The roadway projects take forever because of the right-of-way. It’s always getting right-of-way, it’s getting property.
The Supreme Court site, that’s been vacant a decade now. There’s been two proposals on it. One got kind of killed by the crash. And then the other one couldn’t get their financing together.
And then there’s been so much development going on I think we all have to start paying attention to the absorption issue. We’ve got 230 new hotel rooms that are getting ready to be developed downtown between the Tennessean and the Farragut. Marble Alley’s bringing over 200 new units of residential in. There are projects in the works to bring even more residential down to the Regas Square block.
Q: Are we reaching saturation on residential do you think?
Whetsel: I don’t think we’re reaching saturation, I just think it’s something we have to pay attention to. There’s more people wanting to live in downtown Knoxville than can find what they’re looking for to live in. No question.
Q: You’ve done redevelopment work over the years — do you plan to be more active in the real estate business once you retire?
Whetsel: I’m not sure what I’m going to do when I retire. I’m going to ride my bike across the country, that’s my first thing.
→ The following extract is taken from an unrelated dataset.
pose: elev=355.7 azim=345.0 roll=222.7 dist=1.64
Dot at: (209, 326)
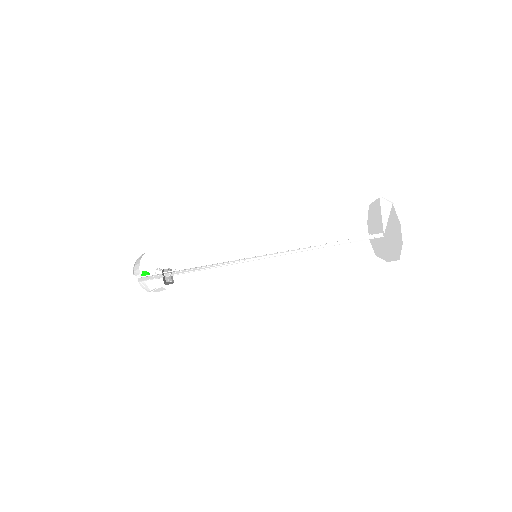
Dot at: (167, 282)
Q: What are you going to do?
Whetsel: I’m going to do an Adventure Cycling southern tier tour. We’re going to ride with 15 other people. One local guy. We’re going to ride from San Diego, California, to Saint Augustine, Florida. I get on the plane two weeks from today. 3,000 miles in 9 weeks. We’ll kind of go from San Diego towards Phoenix to Austin to Baton Rouge to St. Augustine.
It’s going to be cool. So when I get back from that I’ll see where my head is. It’s time for me to leave the city, it’s been a great run, and I’m sure I will stay around real estate some way.